* _CONSIGNE 1_
Répondez brièvement aux questions ci-dessous en vous appuyant sur le texte consacré à Marioupol.
(a) Quelle fonction Josef Zissels occupe-t-il ?
(b) Pourquoi les habitants ne peuvent-ils pas faire cuire leur nourriture dans les sous-sols ?
(c) Que font de leur nourriture ceux qui en ont encore ?
* _CONSIGNE 2_
Prolongez le texte consacré à Marioupol au-delà de sa dernière phrase.

* _TEXTE À LIRE_
========
Un SOS de Marioupol, ville martyre: « Poutine a l’intention d’anéantir Marioupol pour tenter de forcer le gouvernement ukrainien a capituler »

Josef Zissels, coprésident de l’Union des communautés ukrainiennes (Vaad), a résumé sur WhatsApp, le 15 mars, le récit vibrant de son ami qui se trouve à Marioupol. Ce qui s’y passe défie l’imagination. Il s’agit de réduire à néant une grande ville industrielle, entièrement russophone, et de tuer sa population par des bombardements incessants et la famine. Marioupol s’est héroïquement défendue en 2014, pour ne pas tomber entre les mains des séparatistes appuyés par la Russie. Aujourd’hui, l’armée russe se venge des innocents, en organisant le blocus de la ville. Il ne s’agit plus de la défense de la « langue russe » et des russophones. Les masques sont tombés.

Mon ami a réussi à m’appeler depuis Marioupol, je peux donc vous faire part de ce qui s’y passe réellement en ce moment.

Chaque minute, la ville est soumise à des bombardements, des tirs d’artillerie et des attaques aériennes : elle est en train d’être rayée de la surface de la terre.

Qui plus est, l’aviation russe cible les endroits où des gens font cuire de la nourriture sur un feu. Or, les habitants ne peuvent tout simplement pas faire cuire de la nourriture dans les sous-sols où ils séjournent constamment, car ils peuvent y suffoquer.

Imaginez seulement l’état physique et psychologique de ces personnes qui restent dans le sous-sol pendant deux semaines, sans eau, sans électricité et sans nourriture. Ils utilisent des seaux comme toilettes. Ceux qui ont encore de la nourriture la mangent crue.

Les bombardements ne s’arrêtent jamais et on peut être une cible facile lorsqu’on s’échappe du sous-sol pour ramasser du bois ou allumer un feu pour cuisiner quelque chose.

Il existe de nombreuses vidéos montrant comment ces militaires russes tirent depuis des chars sur des civils dans les rues, même lorsqu’ils ont les mains en l’air.
========
* _DONNÉES_
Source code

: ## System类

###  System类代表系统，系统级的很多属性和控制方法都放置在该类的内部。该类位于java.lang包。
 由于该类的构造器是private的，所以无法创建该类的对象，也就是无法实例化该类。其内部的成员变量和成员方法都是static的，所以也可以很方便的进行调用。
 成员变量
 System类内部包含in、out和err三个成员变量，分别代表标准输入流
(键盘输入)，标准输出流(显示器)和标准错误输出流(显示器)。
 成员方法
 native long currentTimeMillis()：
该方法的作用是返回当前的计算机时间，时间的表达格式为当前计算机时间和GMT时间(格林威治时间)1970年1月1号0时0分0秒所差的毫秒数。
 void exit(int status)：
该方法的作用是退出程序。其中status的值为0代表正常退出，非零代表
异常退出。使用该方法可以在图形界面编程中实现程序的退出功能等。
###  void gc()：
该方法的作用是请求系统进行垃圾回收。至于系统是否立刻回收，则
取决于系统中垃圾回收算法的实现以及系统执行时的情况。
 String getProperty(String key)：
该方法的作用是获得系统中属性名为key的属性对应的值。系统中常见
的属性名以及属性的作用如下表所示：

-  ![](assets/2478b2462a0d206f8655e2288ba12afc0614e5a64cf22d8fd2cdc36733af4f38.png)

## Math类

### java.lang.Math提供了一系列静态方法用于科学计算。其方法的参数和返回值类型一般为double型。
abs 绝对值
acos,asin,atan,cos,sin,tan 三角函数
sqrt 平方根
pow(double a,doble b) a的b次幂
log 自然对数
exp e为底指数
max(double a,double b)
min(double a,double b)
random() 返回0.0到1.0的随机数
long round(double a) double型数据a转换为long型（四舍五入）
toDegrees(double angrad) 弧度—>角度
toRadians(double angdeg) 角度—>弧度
========
* _ZONE DE RÉPONSE 1_
(a) Il est coprésident de l'Union des communautés ukrainiennes (Vaad).
(b) Parce qu'ils risquent d'y suffoquer.
(c) Ils la mangent crue.

* _ZONE DE RÉPONSE 2_
Les rues sont jonchées de cadavres. Auparavant, les survivants essayaient de couvrir les cadavres avec des couvertures. Maintenant, quand les combats de rue battent leur plein, personne ne pense aux cadavres. Ils pourrissent donc tout simplement et sont déchiquetés par les chiens errants et les rats.

Mais les choses pourraient empirer. Le cannibalisme pourrait commencer, comme ce fut le cas pendant l’Holodomor en 1932-1933.

Certains habitants de Marioupol ont eu la chance d’échapper à cet enfer sur terre et ils se dirigent vers la ville de Zaporijia dans leurs voitures personnelles. Mais le nombre de ces chanceux ne dépasse pas 20 000 à ce jour et la plupart d’entre eux ne sont toujours pas en sécurité tant qu’ils traversent les territoires occupés (principalement Berdiansk et les villages voisins), car les troupes russes continuent de tirer directement sur les routes pour empêcher les civils de passer dans les territoires contrôlés par l’armée ukrainienne.

Il n’y a pas de connexion Internet ou cellulaire à Marioupol depuis plus de deux semaines. Pour envoyer un SMS, il faut monter sur un toit, ce qui est un risque mortel. Certains des habitants de Marioupol vivent près des rivières Kalmious et Kaltchik, ils utilisent donc les rivières comme sources d’eau potable, même si celles-ci sont fortement polluées par les déchets métallurgiques. Avant, ils pouvaient manger de la neige, maintenant tout a fondu.

Cet ami a essayé de vérifier si sa mère et ses proches étaient encore en vie, mais il est impossible de se rendre dans ces zones de la ville. En plus d’être constamment bombardées, la plupart des routes ont été détruites. Il est donc impossible de s’y rendre en voiture, même sous les bombardements, car les pneus peuvent être coupés par les débris de mines et d’obus.

Le nombre de victimes augmente par centaines chaque jour et dépasse de loin les statistiques officielles. Beaucoup d’entre eux sont encore dans des bâtiments en ruine, ayant trouvé la mort dans leurs appartements.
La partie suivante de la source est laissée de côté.